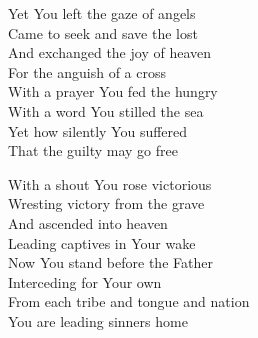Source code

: \documentclass{beamer}
\begin{document}
{\hypertarget{Across the lands["You're the Word of God the Father"](Townend)2}{}
\begin{frame}{}
\fontsize{ 18 }{ 23 }\selectfont

Yet You left the gaze of angels\\ 
Came to seek and save the lost\\ 
And exchanged the joy of heaven\\ 
For the anguish of a cross\\ 
With a prayer You fed the hungry\\ 
With a word You stilled the sea\\ 
Yet how silently You suffered\\ 
That the guilty may go free 

\end{frame}

\hypertarget{Across the lands["You're the Word of God the Father"](Townend)3}{}
\begin{frame}{}
\fontsize{ 18 }{ 23 }\selectfont

With a shout You rose victorious\\ 
Wresting victory from the grave\\ 
And ascended into heaven\\ 
Leading captives in Your wake\\ 
Now You stand before the Father\\ 
Interceding for Your own\\ 
From each tribe and tongue and nation\\ 
You are leading sinners home 

\end{frame}

}
\end{document}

DIRECTIVE: Copy out each line from the listing that contains the string "With".

FINAL ANSWER:
With a prayer You fed the hungry\\ 
With a word You stilled the sea\\ 
With a shout You rose victorious\\ 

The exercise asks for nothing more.